Dalam Rancangan Undang-Undang OJK yang hari ini disahkan DPR mencantumkan BAB XI Penyidikan pasal 49 (1) menyebutkan bahwa pejabat Pegawai Negeri Sipil tertentu yang lingkup tugas dan tanggung jawabnya yang meliputi pengawasan sektor jasa keuangan di lingkungan OJK, diberi wewenang khusus sebagai penyidik sebagaimana dimaksud dalam Kitab Undang-Undang Hukum Acara Pidana.
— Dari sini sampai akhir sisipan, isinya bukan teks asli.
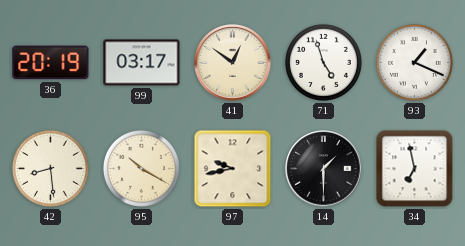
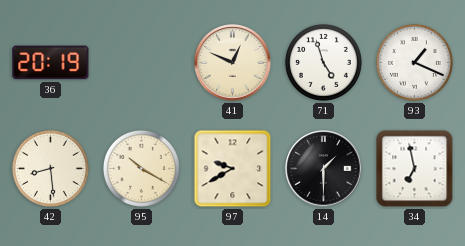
99: 03:17 -> none
41: 12:51 -> 12:49
97: 9:43 -> 9:40
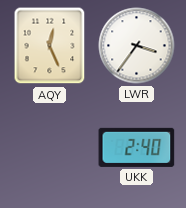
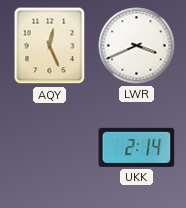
LWR: 3:36 -> 3:41
UKK: 2:40 -> 2:14
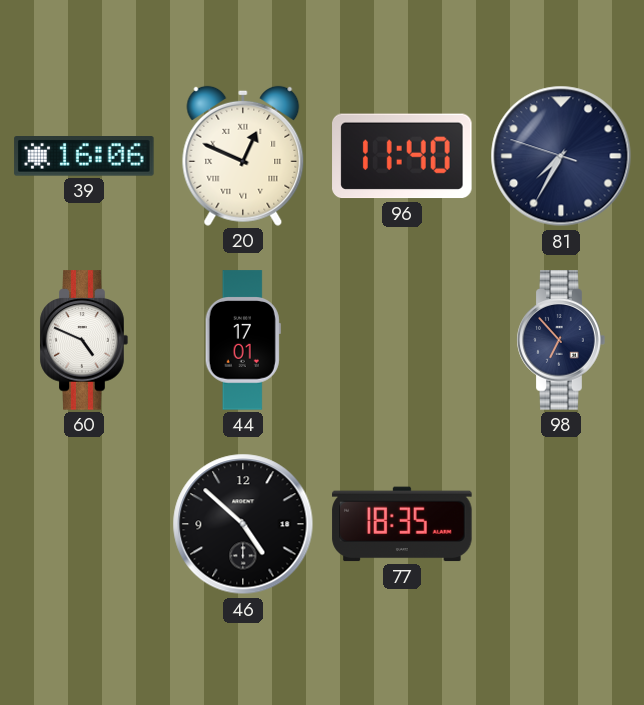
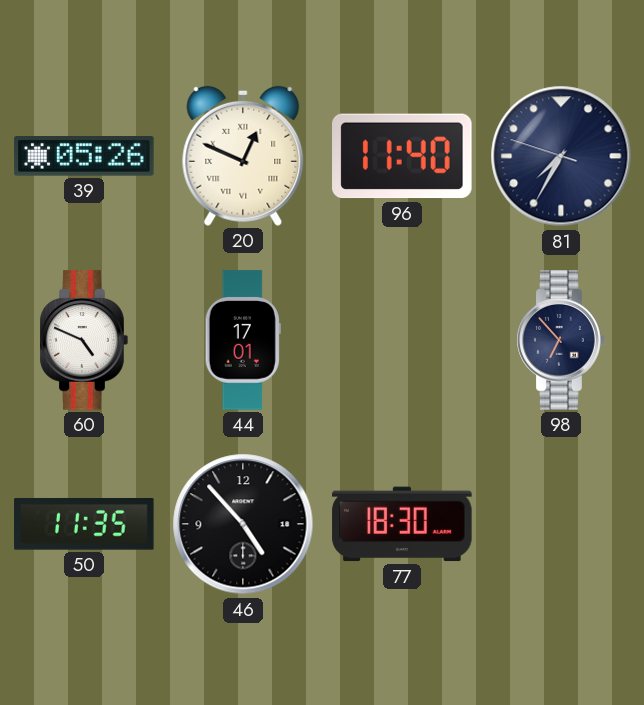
39: 16:06 -> 05:26
50: none -> 11:35
46: 4:52 -> 4:53
77: 18:35 -> 18:30
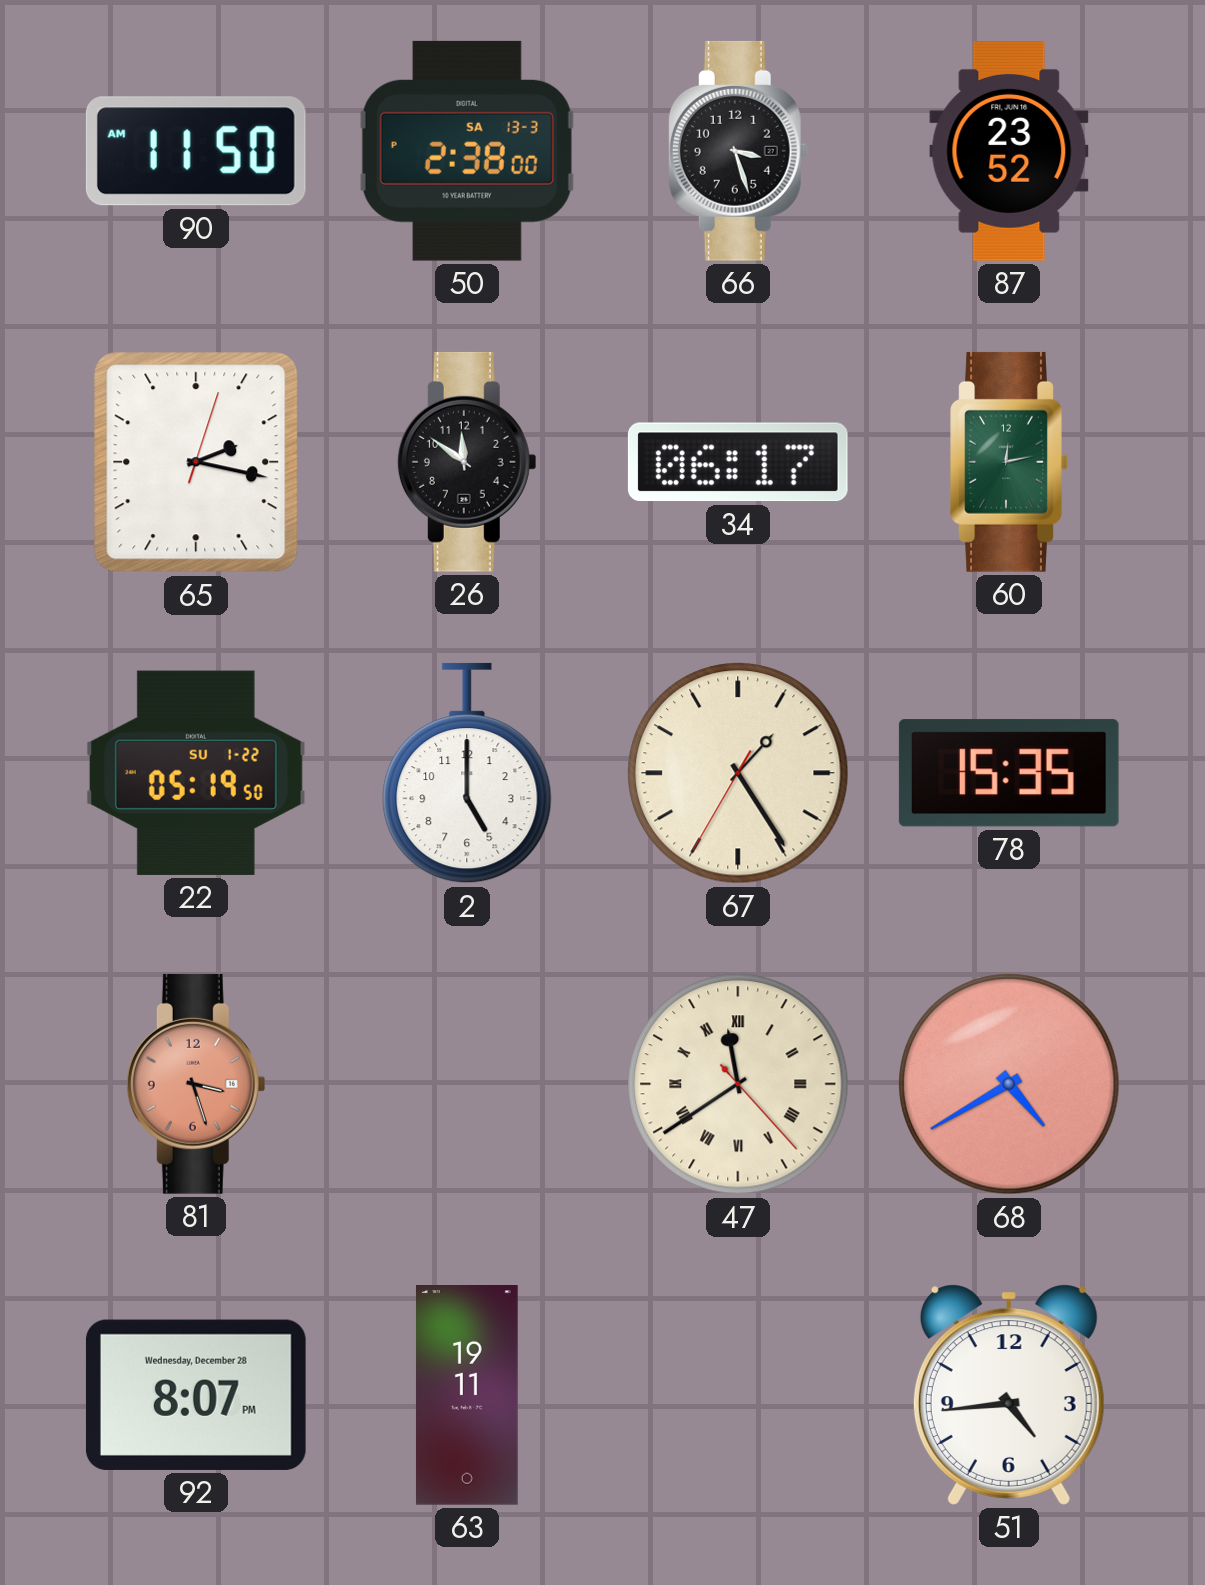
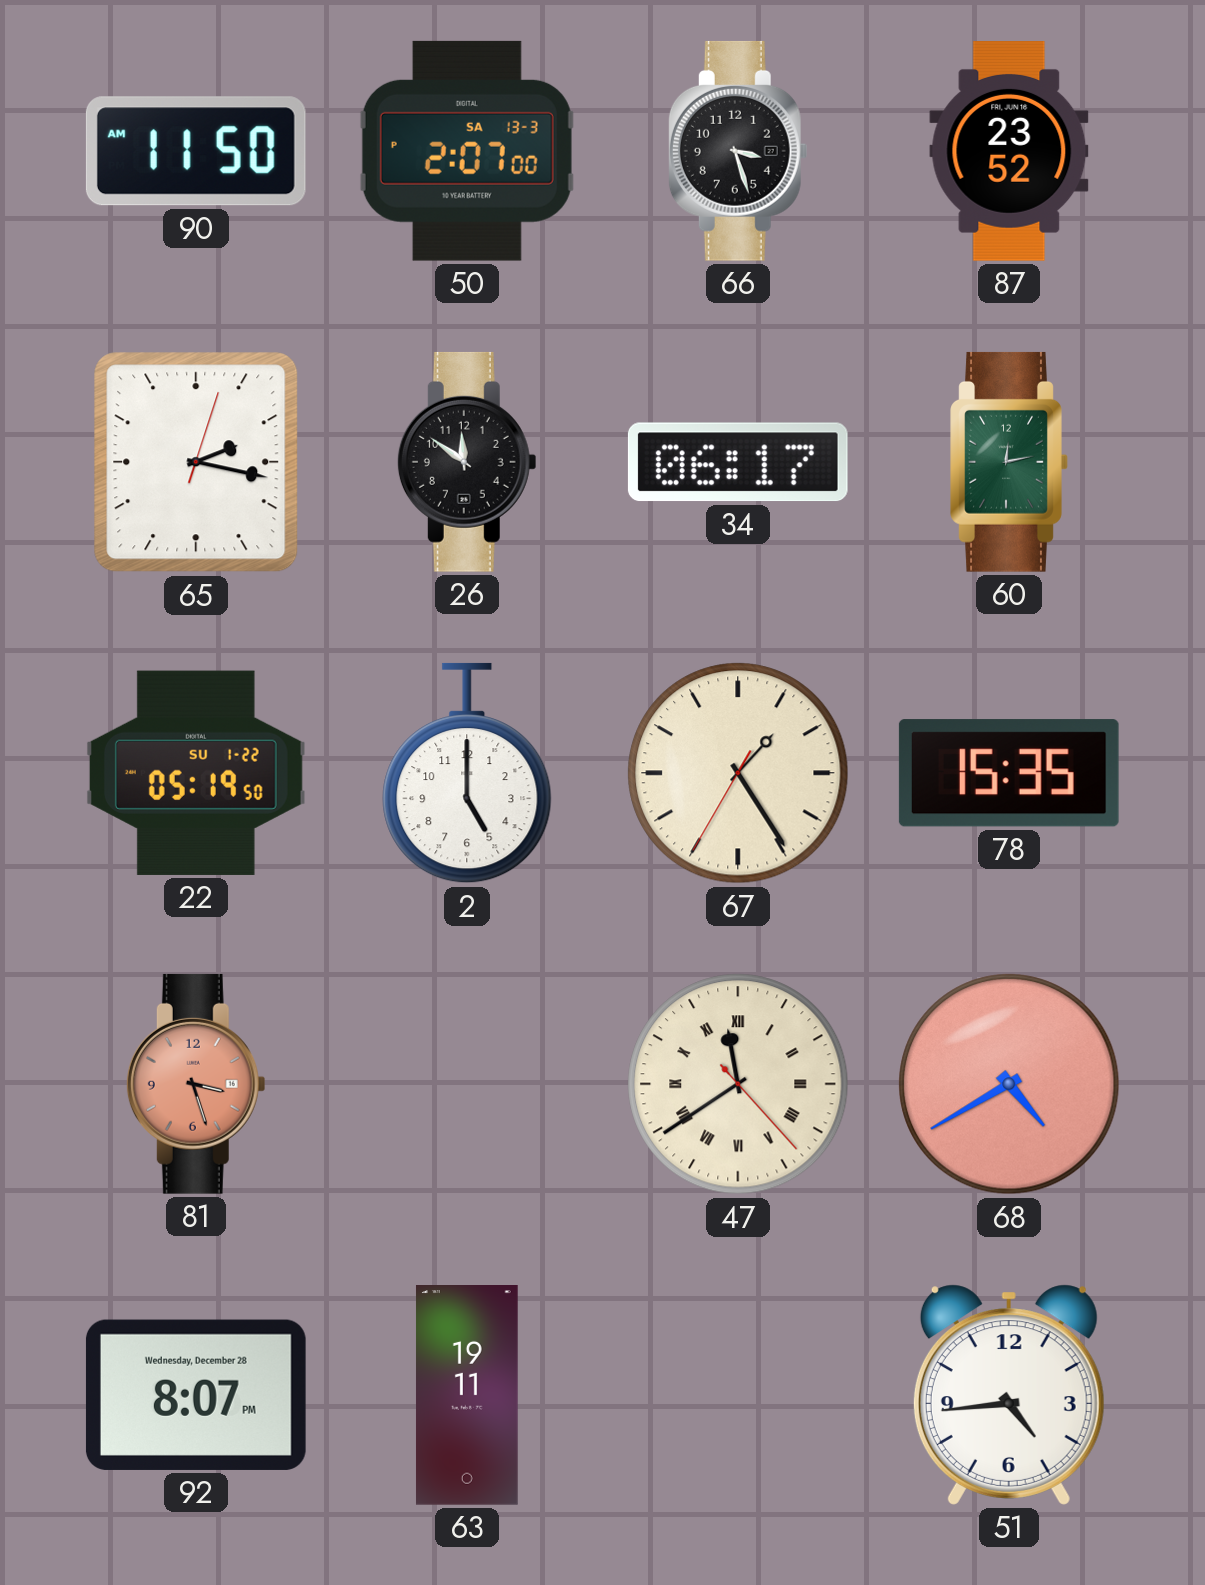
50: 2:38 -> 2:07
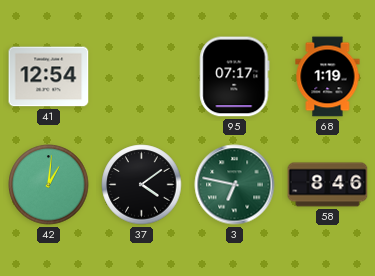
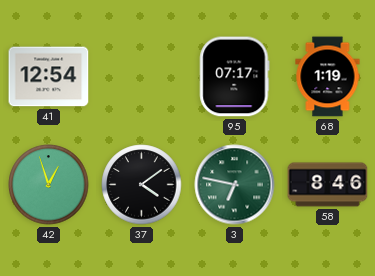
42: 1:01 -> 12:57
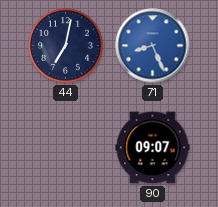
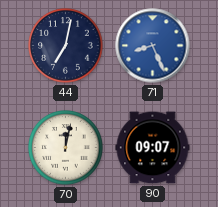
70: none -> 12:02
Lalu, sambungnya, dalam ayat (3) disebutkan, penyidik Pegawai Negeri Sipil OJK tersebut berwenang antara lain (a) menerima laporan, pemberitahuan, atau pengaduan dari seseorang tentang adanya tindak pidana di sektor jasa keuangan, (b) melakukan penelitian atas kebenaran laporan atau keterangan berkenaan dengan tindak pidana di sektor jasa keuangan, (c) melakukan penelitian terhadap setiap orang yang diduga melakukan atau terlibat dalam tindak pidana di sektor jasa keuangan, (d) penyidik OJK juga berwenang memanggil, memeriksa, serta meminta keterangan dan barang bukti dari Setiap Orang yang disangka melakukan, atau sebagai saksi dalam tindak pidana di sektor jasa keuangan, kemudian melakukan pemeriksaan atas pembukuan, catatan, dan dokumen lain berkenaan dengan tindak pidana di sektor jasa keuangan. Kemudian, (e), penyidik OJK bisa melakukan penggeledahan di setiap tempat tertentu yang diduga terdapat setiap barang bukti pembukuan, pencatatan, dan dokumen lain serta melakukan penyitaan terhadap barang yang dapat dijadikan bahan bukti dalam perkara tindak pidana di sektor jasa keuangan, (g) penyidik OJK bisa meminta data, dokumen, atau alat bukti lain, baik cetak maupun elektronik kepada penyelenggara jasa telekomunikasi. Serta, (f) penyidik OJK Dalam keadaan tertentu bisa meminta kepada pejabat yang berwenang untuk melakukan pencegahan terhadap orang yang diduga telah melakukan tindak pidana di sektor jasa keuangan sesuai dengan ketentuan peraturan perundang-undangan dan (i) meminta bantuan aparat penegak hukum lain.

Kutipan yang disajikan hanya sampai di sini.